Juniper Networks has released an out-of-cycle emergency patch that fixes a “FragAttack” WiFi vulnerability in Juniper Networks Mist Access Points (APs).
On May 11, 2021, the Industry Consortium for Advancement of Security on the Internet (ICASI) announced the coordinated disclosure of a series of vulnerabilities known as FragAttack that impact WiFi devices. Exploitation of these vulnerabilities could result in data exfiltration.
Although 12 different vulnerabilities were discovered as part of FragAttack disclosure, just one of those CVE-2020-24588 affects Juniper Networks Mist Access Points (APs).
“Successful exploitation of CVE-2020-24588 may allow an attacker to inject arbitrary network packets which could be used to spoof servers and conduct man-in-the-middle (MITM) attacks, in protected Wi-Fi networks, including WEP, WPA, WPA2, and WPA3,” Juniper stated in the out-of-cycle advisory.
This flaw is rated Medium severity (CVSS base score of 5.7) and affects Mist Access Point Firmware versions 0.5, 0.6, 0.7, 0.8 and 0.9.
Moreover, affected platforms include AP12, AP21, AP32, AP33, AP41, AP43, AP61 and AP63, as well as the Wi-Fi Mini-Physical Interface Module (Mini-PIM) for branch SRX Series Services Gateways.

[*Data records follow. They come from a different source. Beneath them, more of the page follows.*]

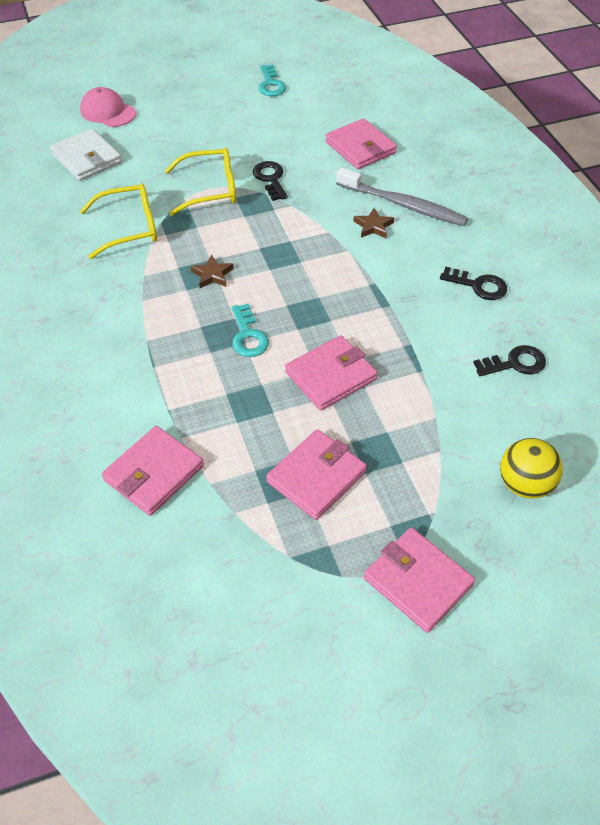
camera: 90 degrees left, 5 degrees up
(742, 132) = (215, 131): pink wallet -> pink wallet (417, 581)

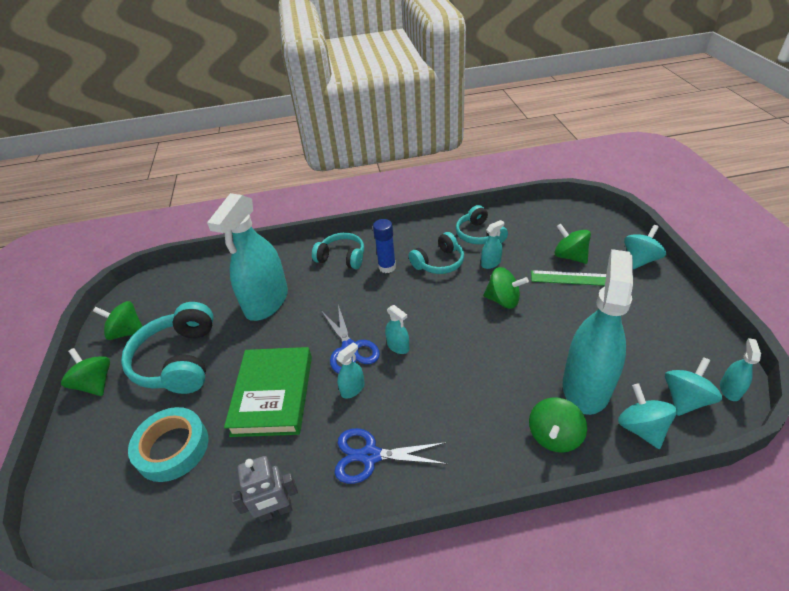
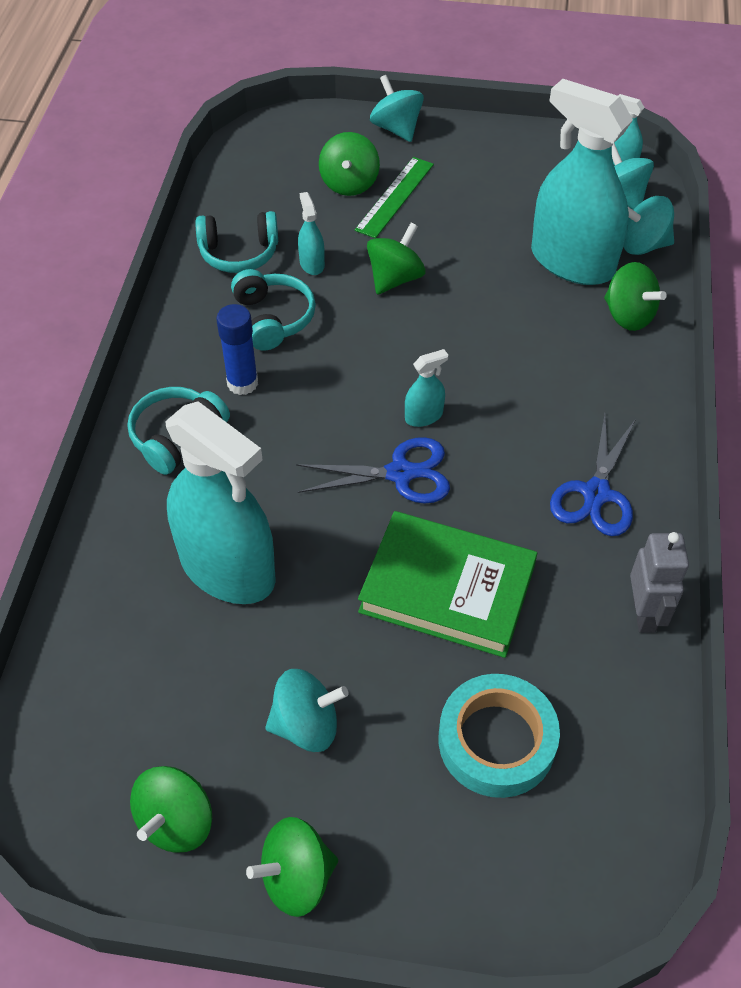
camera: 75 degrees left, 10 degrees up
(179, 360) = (306, 725): turquoise headphones -> turquoise spinning top
(352, 389) = (479, 487): turquoise spray bottle -> none
(570, 256) = (349, 183): green spinning top -> green spinning top turned 60 degrees counterclockwise

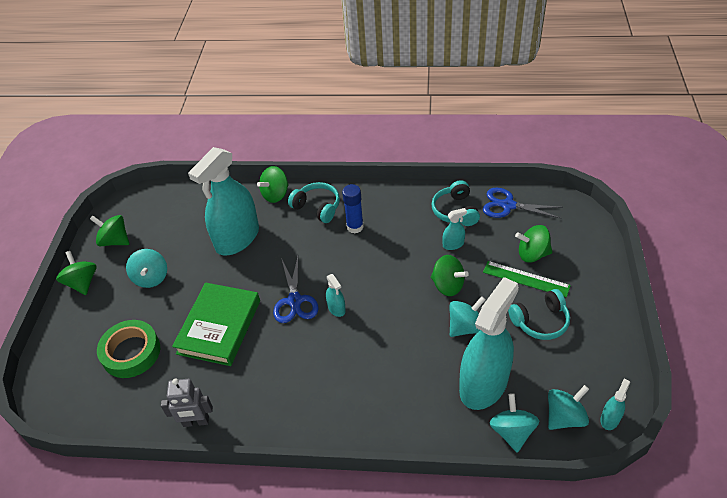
camera: 90 degrees right, 5 degrees down
(273, 318) = (405, 233): turquoise headphones -> turquoise headphones (540, 321)
(396, 129) = (599, 273): turquoise spinning top -> turquoise spinning top (465, 327)
(496, 741) = (131, 352): turquoise tape -> green tape
(596, 494) = (280, 397): blue scissors -> blue scissors (508, 205)
(628, 316) = (435, 419): green spinning top -> green spinning top (276, 194)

FragAttack vulnerabilities
According to the ICASI advisory, the full list of FragAttack vulnerabilities are as follows:
- CVE-2020-24586: Not clearing fragments from memory when (re)connecting to a network
- CVE-2020-24587: Reassembling fragments encrypted under different keys
- CVE-2020-24588: Accepting non-SPP A-MSDU frames*
- CVE-2020-26139: Forwarding EAPOL frames even though the sender is not yet authenticated
- CVE-2020-26140: Accepting plaintext data frames in a protected network
- CVE-2020-26141: Not verifying the TKIP MIC of fragmented frames
- CVE-2020-26142: Processing fragmented frames as full frames
- CVE-2020-26143: Accepting fragmented plaintext data frames in a protected network
- CVE-2020-26144: Accepting plaintext A-MSDU frames that start with an RFC1042 header with EtherType EAPOL (in an encrypted network)
- CVE-2020-26145: Accepting plaintext broadcast fragments as full frames (in an encrypted network)
- CVE-2020-26146: Reassembling encrypted fragments with non-consecutive packet numbers
- CVE-2020-26147: Reassembling mixed encrypted/plaintext fragments.
* CVE-2020-24588 affects Juniper Networks Mist Access Points (APs).
The Wi-Fi Alliance also published a security update on fragmentation on May 11, 2021.